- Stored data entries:

########################################

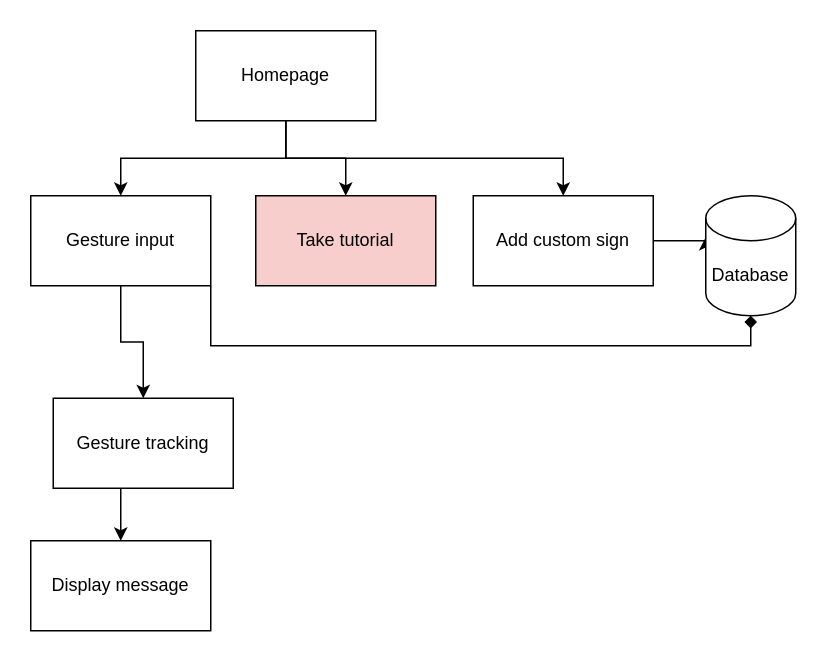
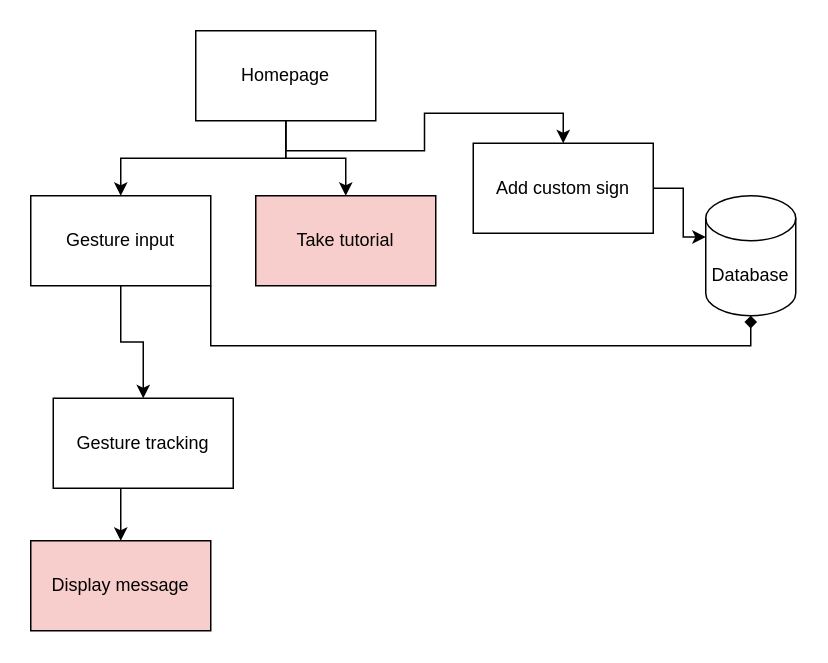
  <mxCell id="0" />
  <mxCell id="1" parent="0" />
  <mxCell id="2" style="edgeStyle=orthogonalEdgeStyle;rounded=0;orthogonalLoop=1;jettySize=auto;html=1;exitX=0.5;exitY=1;exitDx=0;exitDy=0;entryX=0.5;entryY=0;entryDx=0;entryDy=0;" parent="1" source="5" target="8" edge="1"><mxGeometry relative="1" as="geometry" /></mxCell>
  <mxCell id="3" style="edgeStyle=orthogonalEdgeStyle;rounded=0;orthogonalLoop=1;jettySize=auto;html=1;exitX=0.5;exitY=1;exitDx=0;exitDy=0;entryX=0.5;entryY=0;entryDx=0;entryDy=0;" parent="1" source="5" target="9" edge="1"><mxGeometry relative="1" as="geometry" /></mxCell>
  <mxCell id="4" style="edgeStyle=orthogonalEdgeStyle;rounded=0;orthogonalLoop=1;jettySize=auto;html=1;exitX=0.5;exitY=1;exitDx=0;exitDy=0;entryX=0.5;entryY=0;entryDx=0;entryDy=0;" parent="1" source="5" target="11" edge="1"><mxGeometry relative="1" as="geometry" /></mxCell>
  <mxCell id="5" value="Homepage" style="rounded=0;whiteSpace=wrap;html=1;" parent="1" vertex="1"><mxGeometry x="130" y="20" width="120" height="60" as="geometry" /></mxCell>
  <mxCell id="6" style="edgeStyle=orthogonalEdgeStyle;rounded=0;orthogonalLoop=1;jettySize=auto;html=1;exitX=0.5;exitY=1;exitDx=0;exitDy=0;entryX=0.5;entryY=0;entryDx=0;entryDy=0;" parent="1" source="8" target="14" edge="1"><mxGeometry relative="1" as="geometry" /></mxCell>
  <mxCell id="7" style="edgeStyle=orthogonalEdgeStyle;rounded=0;orthogonalLoop=1;jettySize=auto;html=1;exitX=1;exitY=1;exitDx=0;exitDy=0;entryX=0.5;entryY=1;entryDx=0;entryDy=0;entryPerimeter=0;endArrow=diamond;" parent="1" source="8" target="12" edge="1"><mxGeometry relative="1" as="geometry" /></mxCell>
  <mxCell id="8" value="Gesture input" style="rounded=0;whiteSpace=wrap;html=1;" parent="1" vertex="1"><mxGeometry x="20" y="130" width="120" height="60" as="geometry" /></mxCell>
  <mxCell id="9" value="Take tutorial" style="rounded=0;whiteSpace=wrap;html=1;fillColor=#f8cecc;" parent="1" vertex="1"><mxGeometry x="170" y="130" width="120" height="60" as="geometry" /></mxCell>
  <mxCell id="10" style="edgeStyle=orthogonalEdgeStyle;rounded=0;orthogonalLoop=1;jettySize=auto;html=1;exitX=1;exitY=0.5;exitDx=0;exitDy=0;entryX=0;entryY=0;entryDx=0;entryDy=27.5;entryPerimeter=0;" parent="1" source="11" target="12" edge="1"><mxGeometry relative="1" as="geometry" /></mxCell>
- <mxCell id="11" value="Add custom sign" style="rounded=0;whiteSpace=wrap;html=1;" parent="1" vertex="1"><mxGeometry x="315" y="130" width="120" height="60" as="geometry" /></mxCell>
+ <mxCell id="11" value="Add custom sign" style="rounded=0;whiteSpace=wrap;html=1;" parent="1" vertex="1"><mxGeometry x="315" y="95" width="120" height="60" as="geometry" /></mxCell>
  <mxCell id="12" value="Database" style="shape=cylinder3;whiteSpace=wrap;html=1;boundedLbl=1;backgroundOutline=1;size=15;" parent="1" vertex="1"><mxGeometry x="470" y="130" width="60" height="80" as="geometry" /></mxCell>
  <mxCell id="13" style="edgeStyle=orthogonalEdgeStyle;rounded=0;orthogonalLoop=1;jettySize=auto;html=1;exitX=0.5;exitY=1;exitDx=0;exitDy=0;entryX=0.5;entryY=0;entryDx=0;entryDy=0;" parent="1" source="14" target="15" edge="1"><mxGeometry relative="1" as="geometry" /></mxCell>
  <mxCell id="14" value="Gesture tracking" style="rounded=0;whiteSpace=wrap;html=1;" parent="1" vertex="1"><mxGeometry x="35" y="265" width="120" height="60" as="geometry" /></mxCell>
- <mxCell id="15" value="Display message" style="rounded=0;whiteSpace=wrap;html=1;" parent="1" vertex="1"><mxGeometry x="20" y="360" width="120" height="60" as="geometry" /></mxCell>
+ <mxCell id="15" value="Display message" style="rounded=0;whiteSpace=wrap;html=1;fillColor=#f8cecc;" parent="1" vertex="1"><mxGeometry x="20" y="360" width="120" height="60" as="geometry" /></mxCell>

########################################

- Problem description: Please count the lines in the entries above that contain the string "Gesture", matching case exactly, and give only the number.

- Response: 2